Find remainder when $ 10x^{4}+22x^{3}+27x^{2}+3x+15 $ is divided by $ x+1 $.
Answer
The synthetic division table is:
$$ \begin{array}{c|rrrrr}-1&10&22&27&3&15\\& & -10& -12& -15& \color{black}{12} \\ \hline &\color{blue}{10}&\color{blue}{12}&\color{blue}{15}&\color{blue}{-12}&\color{orangered}{27} \end{array} $$The remainder when $ 10x^{4}+22x^{3}+27x^{2}+3x+15 $ is divided by $ x+1 $ is $ \, \color{red}{ 27 } $.
Explanation
We can find remainder using synthetic division method.

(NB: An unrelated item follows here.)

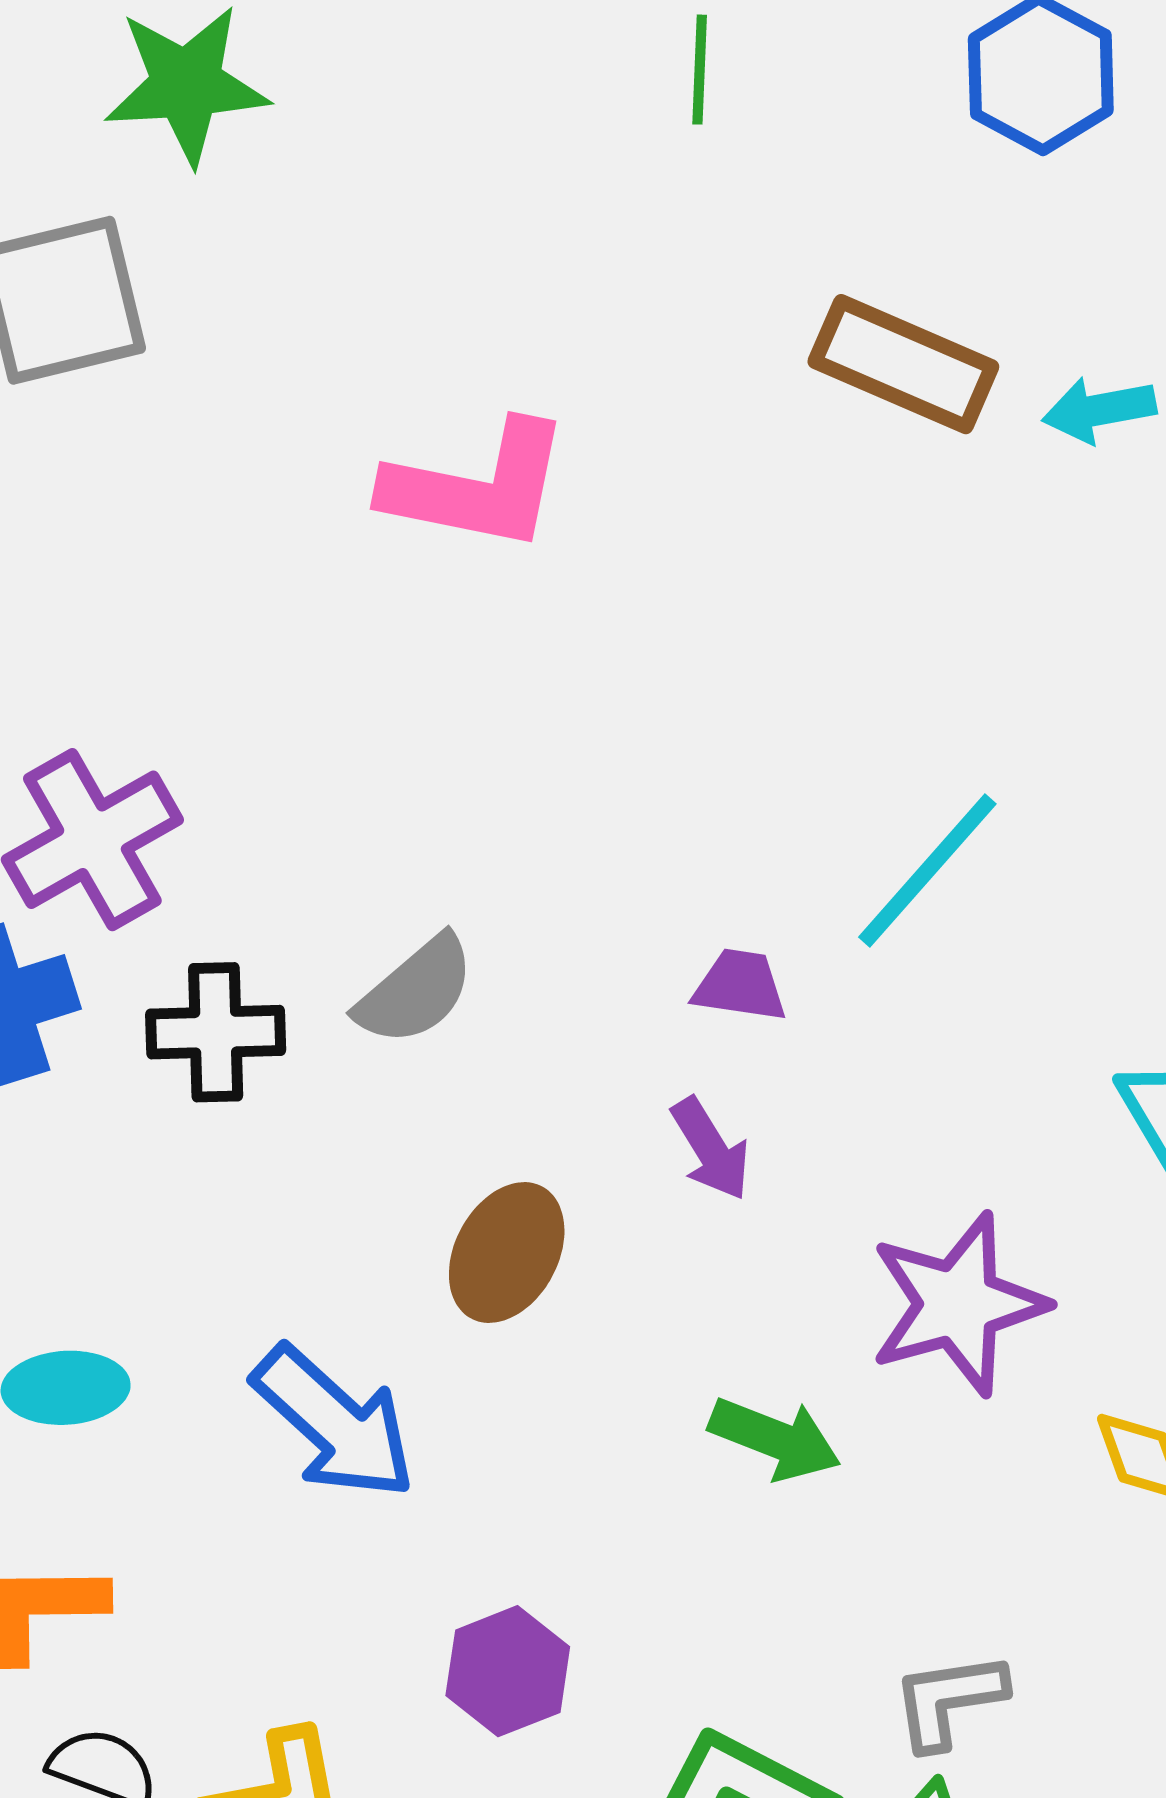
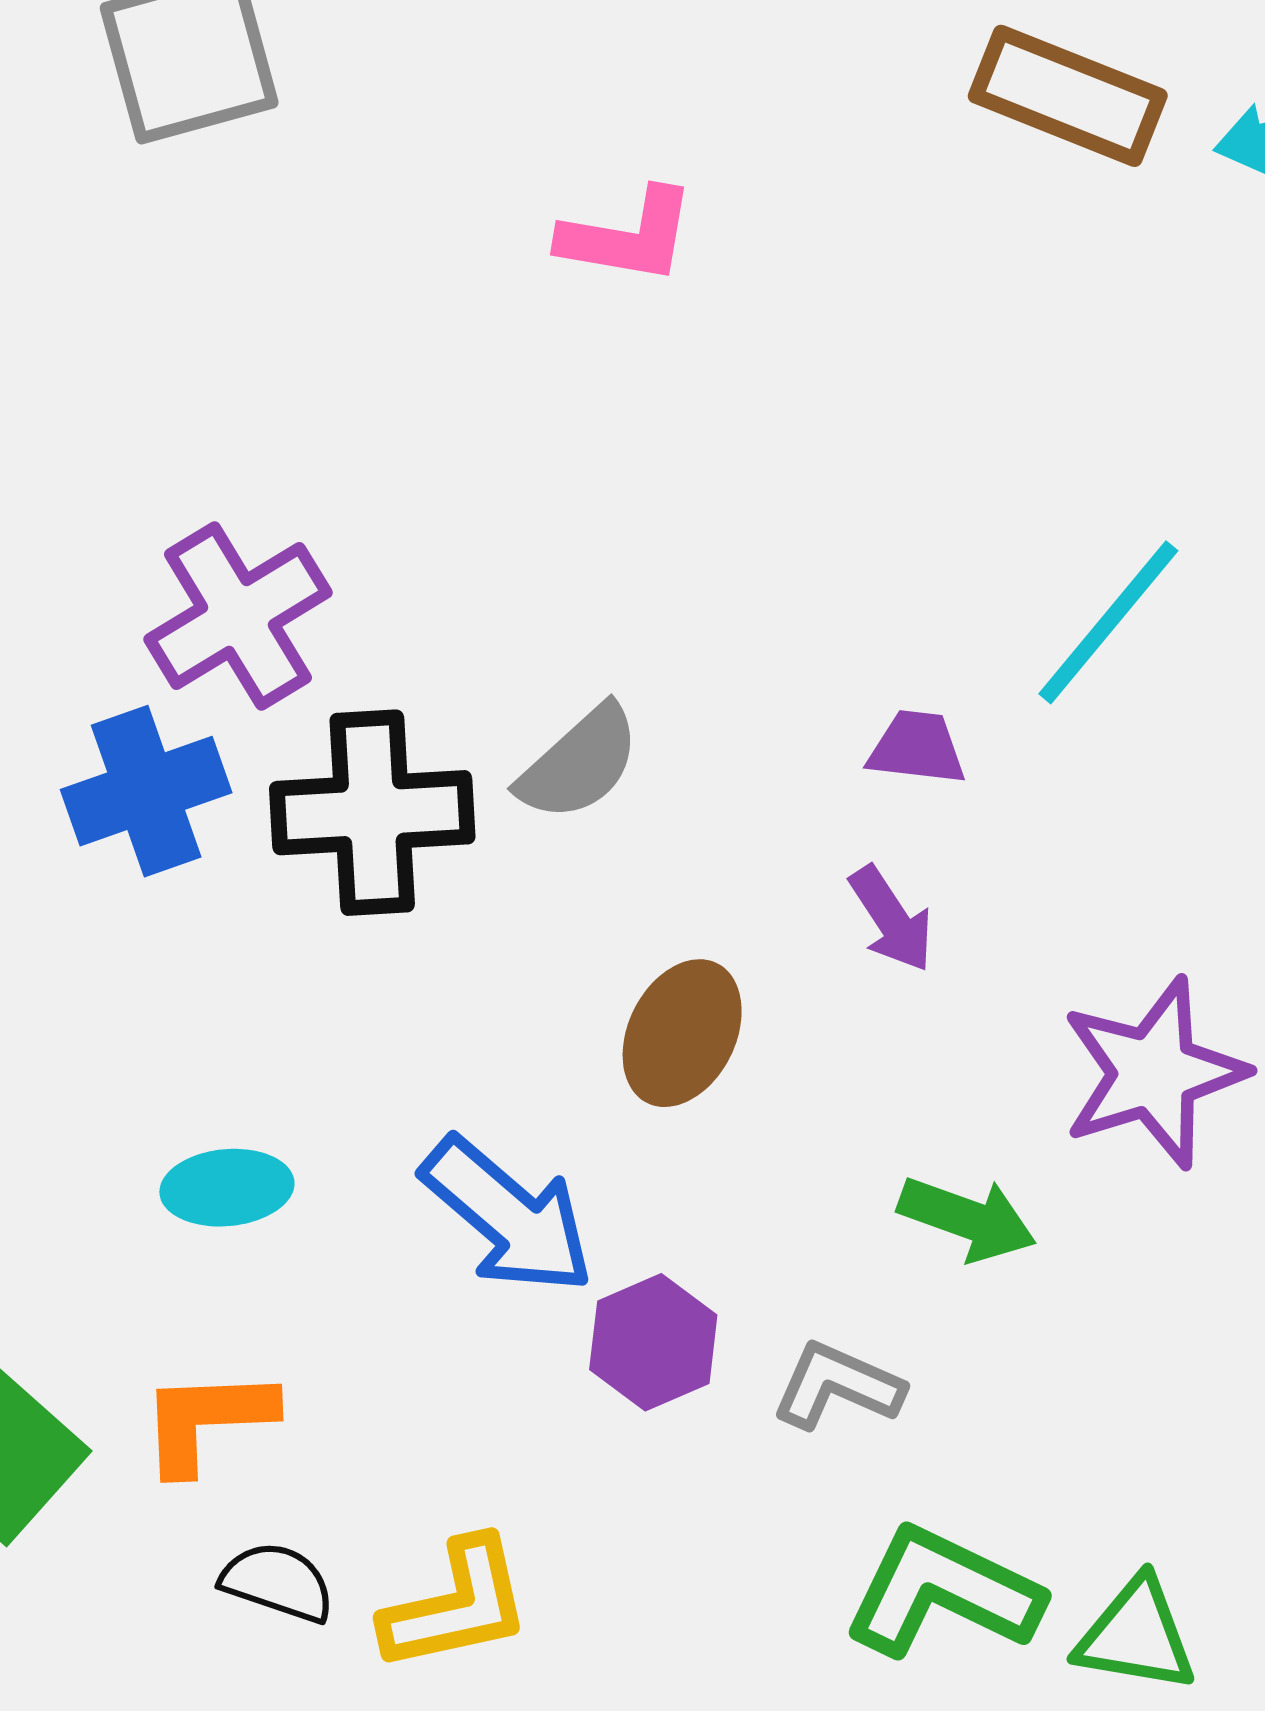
pink L-shape: (477, 486) -> (628, 236), size x0.7
black cross: (216, 1032) -> (372, 813), size x1.4
purple hexagon: (508, 1671) -> (653, 1342), moved
gray L-shape: (949, 1700) -> (837, 1386), moved, turned 34

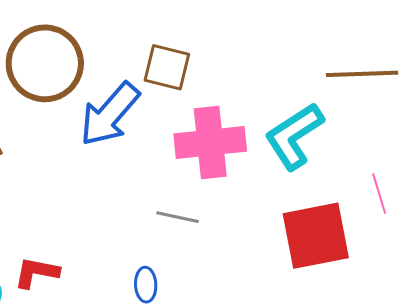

Step 1 : Write down the coefficients of the dividend into division table. Put the zero from $ x + 1 = 0 $ ( $ x = \color{blue}{ -1 } $ ) at the left.
$$ \begin{array}{c|rrrrr}\color{blue}{-1}&10&22&27&3&15\\& & & & & \\ \hline &&&&& \end{array} $$Step 1 : Bring down the leading coefficient to the bottom row.
$$ \begin{array}{c|rrrrr}-1&\color{orangered}{ 10 }&22&27&3&15\\& & & & & \\ \hline &\color{orangered}{10}&&&& \end{array} $$Step 2 : Multiply by the number on the left, and carry the result into the next column: $ \color{blue}{ -1 } \cdot \color{blue}{ 10 } = \color{blue}{ -10 } $.
$$ \begin{array}{c|rrrrr}\color{blue}{-1}&10&22&27&3&15\\& & \color{blue}{-10} & & & \\ \hline &\color{blue}{10}&&&& \end{array} $$Step 3 : Add down last column: $ \color{orangered}{ 22 } + \color{orangered}{ \left( -10 \right) } = \color{orangered}{ 12 } $
$$ \begin{array}{c|rrrrr}-1&10&\color{orangered}{ 22 }&27&3&15\\& & \color{orangered}{-10} & & & \\ \hline &10&\color{orangered}{12}&&& \end{array} $$Step 4 : Multiply by the number on the left, and carry the result into the next column: $ \color{blue}{ -1 } \cdot \color{blue}{ 12 } = \color{blue}{ -12 } $.
$$ \begin{array}{c|rrrrr}\color{blue}{-1}&10&22&27&3&15\\& & -10& \color{blue}{-12} & & \\ \hline &10&\color{blue}{12}&&& \end{array} $$Step 5 : Add down last column: $ \color{orangered}{ 27 } + \color{orangered}{ \left( -12 \right) } = \color{orangered}{ 15 } $
$$ \begin{array}{c|rrrrr}-1&10&22&\color{orangered}{ 27 }&3&15\\& & -10& \color{orangered}{-12} & & \\ \hline &10&12&\color{orangered}{15}&& \end{array} $$Step 6 : Multiply by the number on the left, and carry the result into the next column: $ \color{blue}{ -1 } \cdot \color{blue}{ 15 } = \color{blue}{ -15 } $.
$$ \begin{array}{c|rrrrr}\color{blue}{-1}&10&22&27&3&15\\& & -10& -12& \color{blue}{-15} & \\ \hline &10&12&\color{blue}{15}&& \end{array} $$Step 7 : Add down last column: $ \color{orangered}{ 3 } + \color{orangered}{ \left( -15 \right) } = \color{orangered}{ -12 } $
$$ \begin{array}{c|rrrrr}-1&10&22&27&\color{orangered}{ 3 }&15\\& & -10& -12& \color{orangered}{-15} & \\ \hline &10&12&15&\color{orangered}{-12}& \end{array} $$Step 8 : Multiply by the number on the left, and carry the result into the next column: $ \color{blue}{ -1 } \cdot \color{blue}{ \left( -12 \right) } = \color{blue}{ 12 } $.
$$ \begin{array}{c|rrrrr}\color{blue}{-1}&10&22&27&3&15\\& & -10& -12& -15& \color{blue}{12} \\ \hline &10&12&15&\color{blue}{-12}& \end{array} $$Step 9 : Add down last column: $ \color{orangered}{ 15 } + \color{orangered}{ 12 } = \color{orangered}{ 27 } $
$$ \begin{array}{c|rrrrr}-1&10&22&27&3&\color{orangered}{ 15 }\\& & -10& -12& -15& \color{orangered}{12} \\ \hline &\color{blue}{10}&\color{blue}{12}&\color{blue}{15}&\color{blue}{-12}&\color{orangered}{27} \end{array} $$Remainder is the last entry in the bottom row $ \left(\color{red}{ 27 }\right) $.